---------- Excerpted data

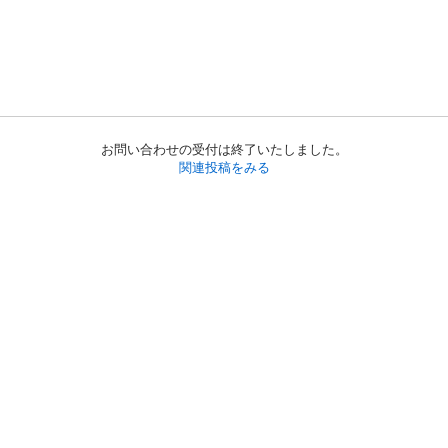
お問い合わせの受付は終了いたしました。
関連投稿をみる
初めての方へ
利用規約
プライバシーポリシー
プライバシー・ステートメント
健全化に資する運用方針
お問い合わせ
運営会社
サイトマップ
ご利用ガイド
フリーワードで探す
PC版で表示
都道府県選択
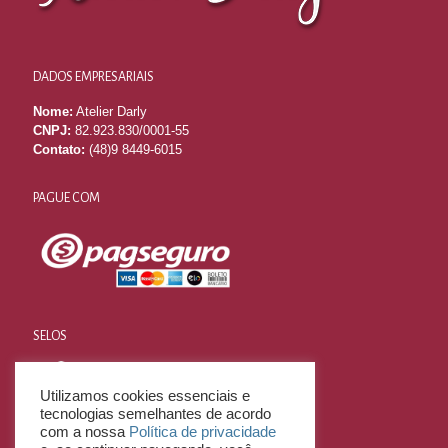
DADOS EMPRESARIAIS
Nome:
Atelier Darly
CNPJ:
82.923.830/0001-55
Contato:
(48)9 8449-6015
PAGUE COM
SELOS
Utilizamos cookies essenciais e
tecnologias semelhantes de acordo
com a nossa
Política de privacidade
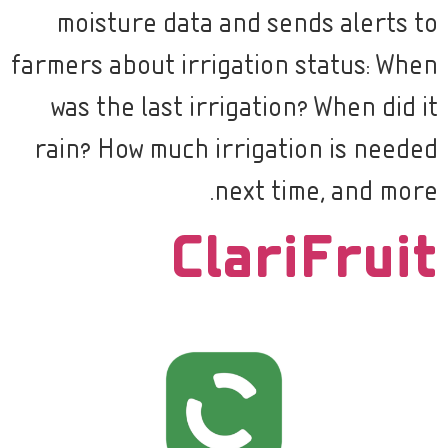
moisture data and sends alerts to
farmers about irrigation status: When
was the last irrigation? When did it
rain? How much irrigation is needed
next time, and more.
ClariFruit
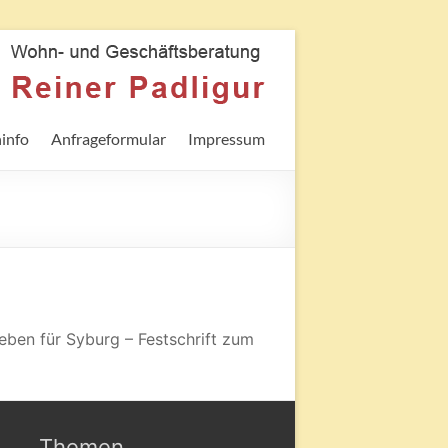
info
Anfrageformular
Impressum
eben für Syburg – Festschrift zum
Themen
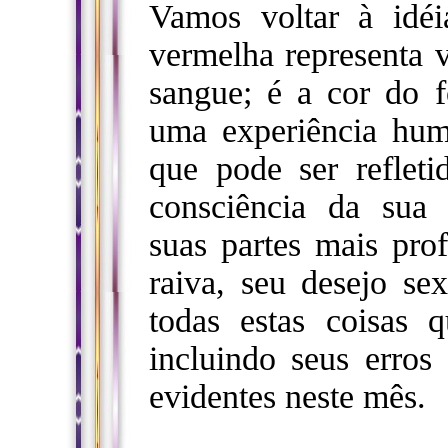
Vamos voltar à idé
vermelha representa v
sangue; é a cor do 
uma experiência hum
que pode ser reflet
consciência da sua 
suas partes mais pro
raiva, seu desejo se
todas estas coisas
incluindo seus erros 
evidentes neste mês.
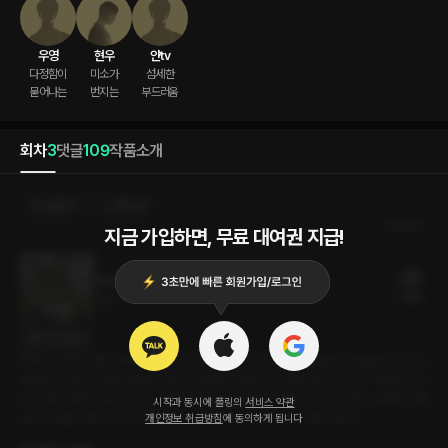
우영
현우
얀tv
다정함이

미소가

섬세한

묻어나는
번지는
부드러움
회차
3
댓글
109
작품소개
선물하기
선택소장
최신순
지금 가입하면, 무료 대여권 지급!
백일휴가 (우영 ver)
19플링
29분
•
2024.03.07
대사 미리보기
연하의 남자친구를 군대에 보냈다. '고무신'이라는 낯선 단어가 내 삶에 끼어들었고, 우리는
연애를 시작하고 처음 이렇게 오랜 기간 떨어져 있었다. 휴가를 나온다는 이야기를 듣고 처
음 남자친구를 데리러 가는 길. 이상하게 평소보다 훨씬 긴장되고 가슴이 뛴다. 천천히 차를
시작과 동시에 플링의
서비스 약관
세우고 숨을 고른다. 100일 만에 보는 남자친구가 드디어, 저기 걸어 나온다.
개인정보 취급방침
에 동의하게 됩니다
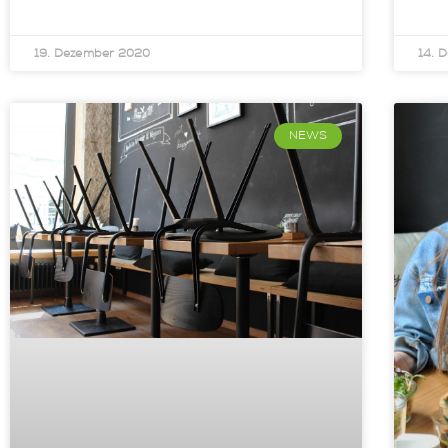
19. Dezember 2020
14. 
NEWS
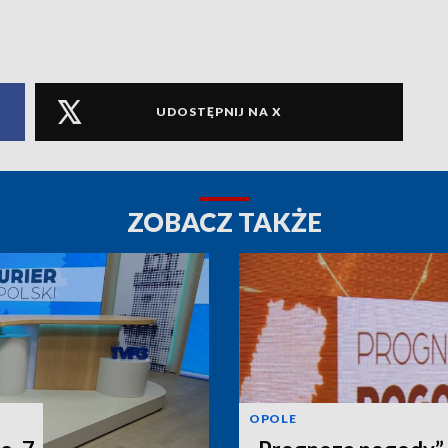
UDOSTĘPNIJ NA X
ZOBACZ TAKŻE
OPOLE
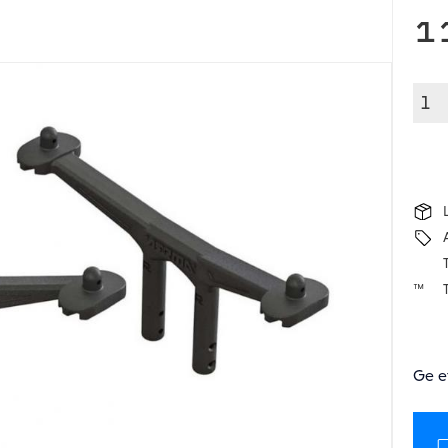
1
T
Ge e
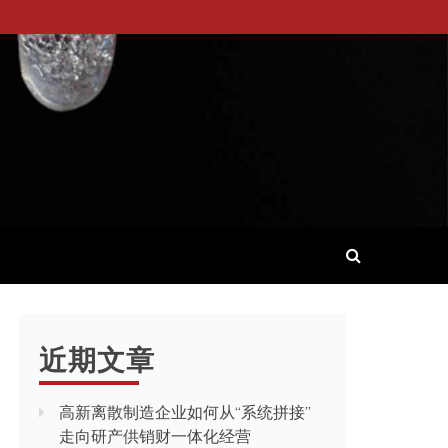
近期文章
高新离散制造企业如何从“系统拼接”
走向研产供销财一体化经营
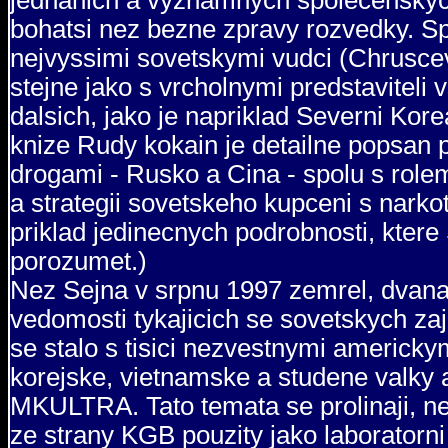
jednanich a vyznamnych spolecenskyc
bohatsi nez bezne zpravy rozvedky. Sp
nejvyssimi sovetskymi vudci (Chruscev
stejne jako s vrcholnymi predstaviteli
dalsich, jako je napriklad Severni Kor
knize Rudy kokain je detailne popsan
drogami - Rusko a Cina - spolu s rol
a strategii sovetskeho kupceni s narkot
priklad jedinecnych podrobnosti, ktere S
porozumet.)
Nez Sejna v srpnu 1997 zemrel, dvanac
vedomosti tykajicich se sovetskych za
se stalo s tisici nezvestnymi americkym
korejske, vietnamske a studene valky 
MKULTRA. Tato temata se prolinaji, ne
ze strany KGB pouzity jako laborator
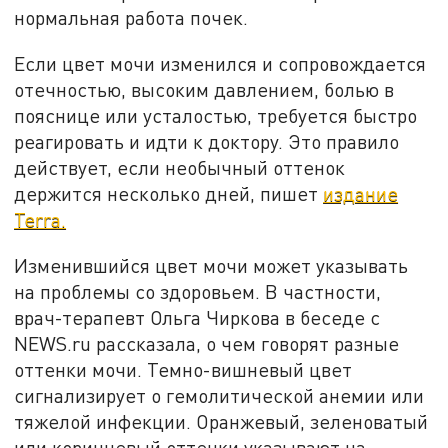
нормальная работа почек.
Если цвет мочи изменился и сопровождается
отечностью, высоким давлением, болью в
пояснице или усталостью, требуется быстро
реагировать и идти к доктору. Это правило
действует, если необычный оттенок
держится несколько дней, пишет
издание
Terra.
Изменившийся цвет мочи может указывать
на проблемы со здоровьем. В частности,
врач-терапевт Ольга Чиркова в беседе с
NEWS.ru рассказала, о чем говорят разные
оттенки мочи. Темно-вишневый цвет
сигнализирует о гемолитической анемии или
тяжелой инфекции. Оранжевый, зеленоватый
или коричневый оттенки указывают на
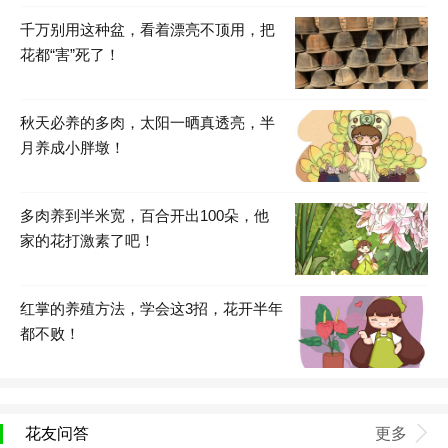
千万别用这种盆，看着漂亮不顶用，把
花都“害”死了！
秋天必养的多肉，太阳一晒真透亮，半
月养成小胖墩！
多肉养到半米宽，百合开出100朵，他
家的花打激素了吧！
红掌的养殖方法，学会这3招，花开半年
都不败！
花友问答
更多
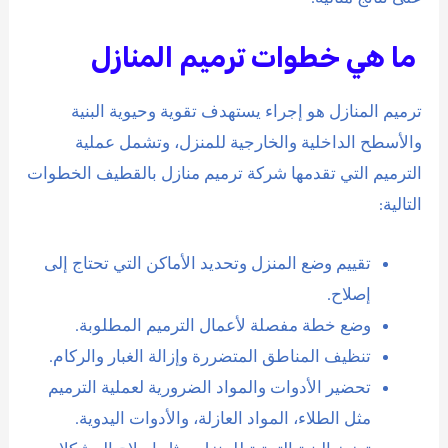
ما هي خطوات ترميم المنازل
ترميم المنازل هو إجراء يستهدف تقوية وحيوية البنية
والأسطح الداخلية والخارجية للمنزل، وتشمل عملية
الترميم التي تقدمها شركة ترميم منازل بالقطيف الخطوات
التالية:
تقييم وضع المنزل وتحديد الأماكن التي تحتاج إلى
إصلاح.
وضع خطة مفصلة لأعمال الترميم المطلوبة.
تنظيف المناطق المتضررة وإزالة الغبار والركام.
تحضير الأدوات والمواد الضرورية لعملية الترميم
مثل الطلاء، المواد العازلة، والأدوات اليدوية.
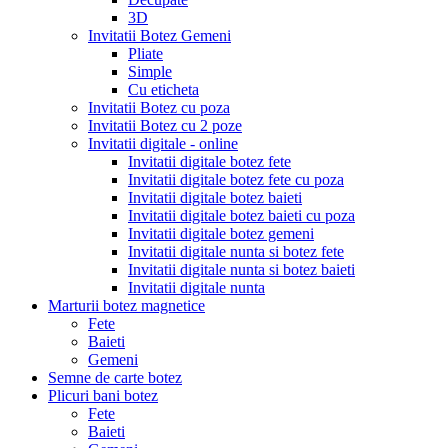
3D
Invitatii Botez Gemeni
Pliate
Simple
Cu eticheta
Invitatii Botez cu poza
Invitatii Botez cu 2 poze
Invitatii digitale - online
Invitatii digitale botez fete
Invitatii digitale botez fete cu poza
Invitatii digitale botez baieti
Invitatii digitale botez baieti cu poza
Invitatii digitale botez gemeni
Invitatii digitale nunta si botez fete
Invitatii digitale nunta si botez baieti
Invitatii digitale nunta
Marturii botez magnetice
Fete
Baieti
Gemeni
Semne de carte botez
Plicuri bani botez
Fete
Baieti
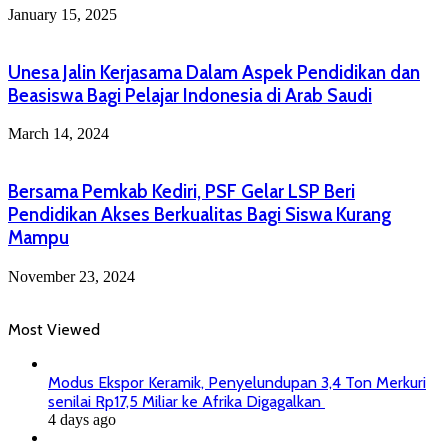
January 15, 2025
Unesa Jalin Kerjasama Dalam Aspek Pendidikan dan
Beasiswa Bagi Pelajar Indonesia di Arab Saudi
March 14, 2024
Bersama Pemkab Kediri, PSF Gelar LSP Beri
Pendidikan Akses Berkualitas Bagi Siswa Kurang
Mampu
November 23, 2024
Most Viewed
Modus Ekspor Keramik, Penyelundupan 3,4 Ton Merkuri
senilai Rp17,5 Miliar ke Afrika Digagalkan
4 days ago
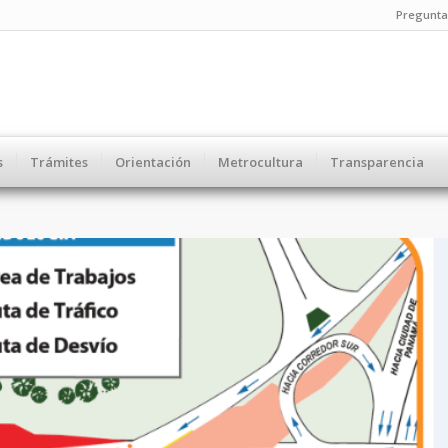
Pregunta
s
Trámites
Orientación
Metrocultura
Transparencia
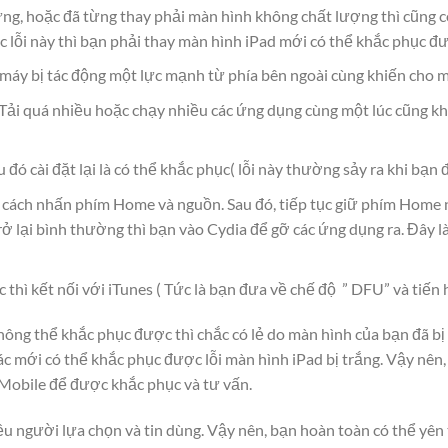
, hoặc đã từng thay phải màn hình không chất lượng thì cũng có 
 lỗi này thì bạn phải thay màn hình iPad mới có thể khắc phục đư
i máy bị tác động một lực mạnh từ phía bên ngoài cùng khiến cho m
. Tải quá nhiều hoặc chạy nhiều các ứng dụng cùng một lúc cũng k
 đó cài đặt lại là có thể khắc phục( lỗi này thường sảy ra khi bạn đ
 cách nhấn phím Home và nguồn. Sau đó, tiếp tục giữ phím Home 
trở lại bình thường thì bạn vào Cydia để gỡ các ứng dụng ra. Đây
hì kết nối với iTunes ( Tức là bạn đưa về chế độ ” DFU” và tiến 
ông thể khắc phục được thì chắc có lẻ do màn hình của bạn đã bị
ác mới có thể khắc phục được lỗi màn hình iPad bị trắng. Vậy nên
 Mobile để được khắc phục và tư vấn.
u người lựa chọn và tin dùng. Vậy nên, bạn hoàn toàn có thể yên 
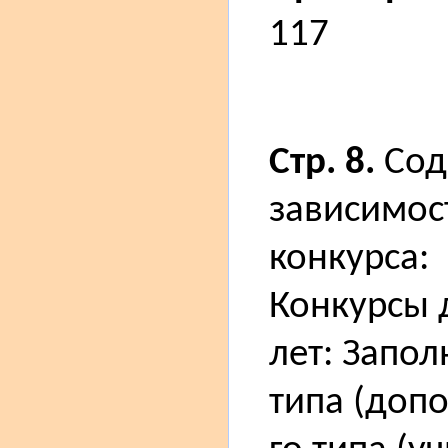
117
Стр. 8.
Сод
зависимос
конкурса:
Конкурсы 
лет: Запо
типа (допо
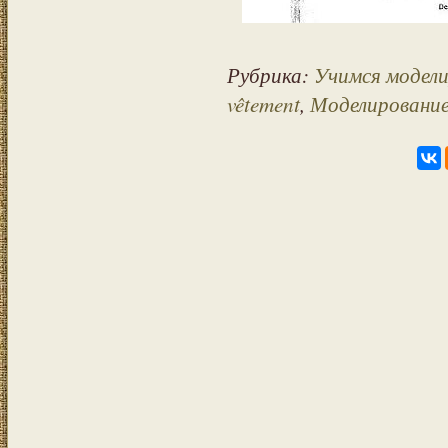
Рубрика:
Учимся модел
vêtement
,
Моделирование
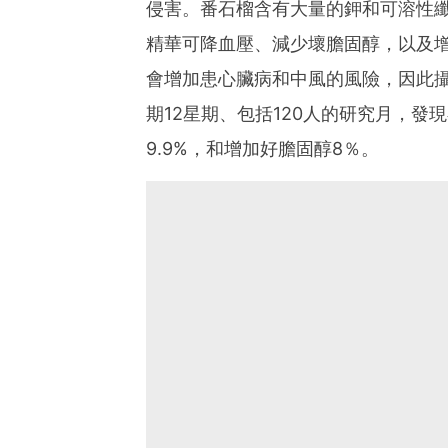
侵害。番石榴含有大量的鉀和可溶性
精華可降血壓、減少壞膽固醇，以及
會增加患心臟病和中風的風險，因此
期12星期、包括120人的研究月，
9.9%，和增加好膽固醇8％。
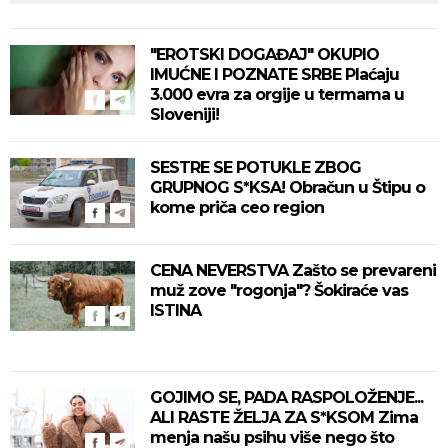
"EROTSKI DOGAĐAJ" OKUPIO
IMUĆNE I POZNATE SRBE Plaćaju
3.000 evra za orgije u termama u
Sloveniji!
SESTRE SE POTUKLE ZBOG
GRUPNOG S*KSA! Obračun u Štipu o
kome priča ceo region
CENA NEVERSTVA Zašto se prevareni
muž zove "rogonja"? Šokiraće vas
ISTINA
GOJIMO SE, PADA RASPOLOŽENJE...
ALI RASTE ŽELJA ZA S*KSOM Zima
menja našu psihu više nego što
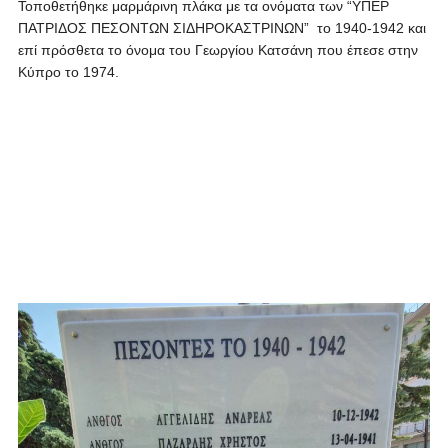
Τοποθετήθηκε μαρμάρινη πλάκα με τα ονόματα των “ΥΠΕΡ
ΠΑΤΡΙΔΟΣ ΠΕΣΟΝΤΩΝ ΣΙΔΗΡΟΚΑΣΤΡΙΝΩΝ” το 1940-1942 και
επί πρόσθετα το όνομα του Γεωργίου Κατσάνη που έπεσε στην
Κύπρο το 1974.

--------------------

Copy the lines of the material word for word, starting at the line that contains "侵害。番石榴含有大量的鉀和可溶性" and ending after the line that contains "9.9%，和增加好膽固醇8％。".

侵害。番石榴含有大量的鉀和可溶性
精華可降血壓、減少壞膽固醇，以及
會增加患心臟病和中風的風險，因此
期12星期、包括120人的研究月，
9.9%，和增加好膽固醇8％。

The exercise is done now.